---------- Text section ----------

- Tarauli Location in Uttar Pradesh, India
- Coordinates: 27°20′46″N 78°58′13″E﻿ / ﻿27.34623°N 78.97038°E
- Country: India
- State: Uttar Pradesh
- District: Mainpuri
- Tehsil: Mainpuri

Area
- • Total: 2.173 km^{2} (0.839 sq mi)

Population (2011)
- • Total: 1,038
- • Density: 477.7/km^{2} (1,237/sq mi)
- Time zone: UTC+5:30 (IST)

= Tarauli, Mainpuri =

Village in Uttar Pradesh, India

Tarauli is a village in Kuraoli block of Mainpuri district, Uttar Pradesh. As of 2011, it has a population of 1,038, in 161 households.

== Demographics ==
As of 2011, Tarauli had a population of 1,038, in 161 households. This population was 51.4% male (534) and 48.6% female (504). The 0-6 age group numbered 158 (79 male and 79 female), or 15.2% of the total population. 171 residents were members of Scheduled Castes, or 16.5% of the total.

The 1981 census recorded Tarauli as having a population of 793 people, in 123 households.

---------- Records ----------

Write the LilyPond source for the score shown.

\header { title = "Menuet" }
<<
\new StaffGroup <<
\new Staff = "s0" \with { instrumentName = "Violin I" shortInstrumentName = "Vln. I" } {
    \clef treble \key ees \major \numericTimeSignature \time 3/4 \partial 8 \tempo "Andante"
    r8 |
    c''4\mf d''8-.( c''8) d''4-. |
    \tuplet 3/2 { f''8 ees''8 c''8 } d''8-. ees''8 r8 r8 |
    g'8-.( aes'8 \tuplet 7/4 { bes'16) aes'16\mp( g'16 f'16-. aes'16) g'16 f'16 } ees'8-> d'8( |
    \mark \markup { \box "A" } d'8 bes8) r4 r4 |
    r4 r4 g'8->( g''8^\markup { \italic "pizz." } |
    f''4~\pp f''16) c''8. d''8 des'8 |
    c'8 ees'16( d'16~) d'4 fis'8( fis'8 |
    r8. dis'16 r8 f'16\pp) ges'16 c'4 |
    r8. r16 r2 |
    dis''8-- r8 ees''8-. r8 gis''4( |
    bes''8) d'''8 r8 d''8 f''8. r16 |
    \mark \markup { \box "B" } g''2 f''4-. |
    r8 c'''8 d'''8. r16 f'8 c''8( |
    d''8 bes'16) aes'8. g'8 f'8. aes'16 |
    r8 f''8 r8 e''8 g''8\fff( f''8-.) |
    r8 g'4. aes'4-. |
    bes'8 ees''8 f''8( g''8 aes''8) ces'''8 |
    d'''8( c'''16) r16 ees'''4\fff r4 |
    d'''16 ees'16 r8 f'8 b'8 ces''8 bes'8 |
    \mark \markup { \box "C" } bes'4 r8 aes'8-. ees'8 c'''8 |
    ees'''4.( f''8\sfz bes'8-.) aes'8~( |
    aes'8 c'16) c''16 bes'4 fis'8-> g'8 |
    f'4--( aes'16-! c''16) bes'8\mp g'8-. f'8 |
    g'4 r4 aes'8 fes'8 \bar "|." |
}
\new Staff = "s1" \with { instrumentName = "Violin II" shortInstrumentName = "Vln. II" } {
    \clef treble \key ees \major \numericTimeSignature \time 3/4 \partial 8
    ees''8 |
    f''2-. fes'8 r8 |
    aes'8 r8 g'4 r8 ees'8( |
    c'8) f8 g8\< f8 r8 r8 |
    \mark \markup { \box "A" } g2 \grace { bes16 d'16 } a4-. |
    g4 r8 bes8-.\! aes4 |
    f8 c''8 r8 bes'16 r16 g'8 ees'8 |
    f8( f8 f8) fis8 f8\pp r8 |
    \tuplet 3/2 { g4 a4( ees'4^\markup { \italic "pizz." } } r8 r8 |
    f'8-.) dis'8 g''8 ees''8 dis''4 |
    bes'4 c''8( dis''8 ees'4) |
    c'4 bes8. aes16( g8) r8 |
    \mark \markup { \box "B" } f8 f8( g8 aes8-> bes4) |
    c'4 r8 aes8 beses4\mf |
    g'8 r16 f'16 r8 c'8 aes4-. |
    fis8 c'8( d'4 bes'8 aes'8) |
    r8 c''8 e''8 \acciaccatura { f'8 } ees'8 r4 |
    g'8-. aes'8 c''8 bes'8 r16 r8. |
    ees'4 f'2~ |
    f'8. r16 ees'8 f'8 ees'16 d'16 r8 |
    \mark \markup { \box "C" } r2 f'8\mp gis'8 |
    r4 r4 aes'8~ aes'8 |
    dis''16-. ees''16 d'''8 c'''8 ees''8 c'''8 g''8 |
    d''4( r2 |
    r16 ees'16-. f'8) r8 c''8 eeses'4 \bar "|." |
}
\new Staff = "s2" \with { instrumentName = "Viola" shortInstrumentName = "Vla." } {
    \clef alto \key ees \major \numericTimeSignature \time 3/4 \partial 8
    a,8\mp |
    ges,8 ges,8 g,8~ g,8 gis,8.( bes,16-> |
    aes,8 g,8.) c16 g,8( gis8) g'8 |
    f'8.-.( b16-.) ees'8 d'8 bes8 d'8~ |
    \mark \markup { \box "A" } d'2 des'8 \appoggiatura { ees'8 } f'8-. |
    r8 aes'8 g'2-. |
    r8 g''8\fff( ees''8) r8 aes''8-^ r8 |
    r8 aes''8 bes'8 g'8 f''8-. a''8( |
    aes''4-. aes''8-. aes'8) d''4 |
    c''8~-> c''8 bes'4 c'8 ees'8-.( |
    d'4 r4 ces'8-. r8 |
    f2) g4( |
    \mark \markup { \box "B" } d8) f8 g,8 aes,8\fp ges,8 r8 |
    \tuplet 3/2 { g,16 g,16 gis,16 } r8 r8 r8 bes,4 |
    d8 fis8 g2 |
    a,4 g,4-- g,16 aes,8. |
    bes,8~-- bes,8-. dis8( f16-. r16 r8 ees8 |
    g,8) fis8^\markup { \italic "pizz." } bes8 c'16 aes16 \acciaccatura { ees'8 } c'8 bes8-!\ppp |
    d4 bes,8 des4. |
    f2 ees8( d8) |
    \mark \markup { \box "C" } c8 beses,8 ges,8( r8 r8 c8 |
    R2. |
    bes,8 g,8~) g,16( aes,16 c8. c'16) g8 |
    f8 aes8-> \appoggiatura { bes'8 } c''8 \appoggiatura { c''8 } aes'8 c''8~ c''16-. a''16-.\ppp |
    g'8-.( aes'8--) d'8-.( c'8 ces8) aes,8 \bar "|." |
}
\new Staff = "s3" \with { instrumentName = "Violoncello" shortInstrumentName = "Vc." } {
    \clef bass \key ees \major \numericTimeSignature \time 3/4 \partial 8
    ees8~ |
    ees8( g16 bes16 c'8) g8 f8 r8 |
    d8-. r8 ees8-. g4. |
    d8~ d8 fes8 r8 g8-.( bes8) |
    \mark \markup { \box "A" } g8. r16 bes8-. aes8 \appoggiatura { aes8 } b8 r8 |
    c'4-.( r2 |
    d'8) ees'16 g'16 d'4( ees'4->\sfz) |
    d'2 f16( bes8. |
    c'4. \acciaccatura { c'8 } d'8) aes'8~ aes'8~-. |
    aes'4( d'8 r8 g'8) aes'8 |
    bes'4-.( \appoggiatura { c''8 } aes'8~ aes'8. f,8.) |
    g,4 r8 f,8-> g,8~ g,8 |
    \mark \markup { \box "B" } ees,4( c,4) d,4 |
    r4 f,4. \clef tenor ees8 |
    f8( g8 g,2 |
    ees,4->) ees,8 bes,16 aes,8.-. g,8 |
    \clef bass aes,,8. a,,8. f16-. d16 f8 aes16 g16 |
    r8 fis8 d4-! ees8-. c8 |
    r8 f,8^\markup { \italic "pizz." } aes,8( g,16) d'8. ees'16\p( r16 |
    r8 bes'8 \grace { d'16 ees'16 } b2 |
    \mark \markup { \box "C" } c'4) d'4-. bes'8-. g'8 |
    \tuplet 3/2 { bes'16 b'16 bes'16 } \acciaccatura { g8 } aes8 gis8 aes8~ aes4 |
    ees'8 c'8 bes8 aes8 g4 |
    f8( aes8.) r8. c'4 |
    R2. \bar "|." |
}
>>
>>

----------

▶ **Activity**
Continue the article on the village of Tarauli from the point where it stops.

▶ **Result of the exercise**
The 1961 census recorded Tarauli as comprising 3 hamlets, with a total population of 622 people (333 male and 289 female), in 117 households and 97 physical houses. The area of the village was given as 539 acres.

== Infrastructure ==
As of 2011, Tarauli had 1 primary school; it did not have any healthcare facilities. Drinking water was provided by well, hand pump, and tube well; there were no public toilets. The village had a post office but no public library; there was at least some access to electricity for all purposes. Streets were made of both kachcha and pakka materials.